THE PROBLEM.
Go through the records below and show every line with the string "transporting".

(Beginning of MATERIAL TO PROCESS)

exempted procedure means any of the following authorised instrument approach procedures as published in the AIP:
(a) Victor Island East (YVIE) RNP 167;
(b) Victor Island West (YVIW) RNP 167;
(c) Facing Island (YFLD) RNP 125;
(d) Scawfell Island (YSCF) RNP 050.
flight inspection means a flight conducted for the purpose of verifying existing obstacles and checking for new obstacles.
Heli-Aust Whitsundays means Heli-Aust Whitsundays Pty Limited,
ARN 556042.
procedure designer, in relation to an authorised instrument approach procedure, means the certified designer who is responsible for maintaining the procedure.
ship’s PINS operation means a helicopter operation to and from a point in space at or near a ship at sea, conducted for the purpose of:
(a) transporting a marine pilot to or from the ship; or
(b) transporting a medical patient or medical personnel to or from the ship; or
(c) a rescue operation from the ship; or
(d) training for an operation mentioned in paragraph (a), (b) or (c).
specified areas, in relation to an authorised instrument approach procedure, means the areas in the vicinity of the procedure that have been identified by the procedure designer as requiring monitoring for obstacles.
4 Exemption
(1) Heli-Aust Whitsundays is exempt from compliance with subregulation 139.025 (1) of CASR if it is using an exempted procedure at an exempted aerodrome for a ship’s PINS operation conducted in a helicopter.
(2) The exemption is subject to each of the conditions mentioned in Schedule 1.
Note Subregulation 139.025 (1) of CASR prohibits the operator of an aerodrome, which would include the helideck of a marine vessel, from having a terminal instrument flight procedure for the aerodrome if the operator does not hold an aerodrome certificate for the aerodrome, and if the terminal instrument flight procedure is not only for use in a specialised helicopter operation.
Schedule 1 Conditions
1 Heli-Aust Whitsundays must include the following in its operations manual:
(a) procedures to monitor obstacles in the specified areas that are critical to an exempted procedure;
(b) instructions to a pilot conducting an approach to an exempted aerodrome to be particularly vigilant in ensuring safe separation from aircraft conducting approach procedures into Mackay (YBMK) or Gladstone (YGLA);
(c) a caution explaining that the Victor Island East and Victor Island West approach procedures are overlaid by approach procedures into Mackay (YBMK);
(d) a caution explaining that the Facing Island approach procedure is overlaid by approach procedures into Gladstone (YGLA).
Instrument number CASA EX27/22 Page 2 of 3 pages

(End of MATERIAL TO PROCESS)

YOUR RESPONSE.
(a) transporting a marine pilot to or from the ship; or
(b) transporting a medical patient or medical personnel to or from the ship; or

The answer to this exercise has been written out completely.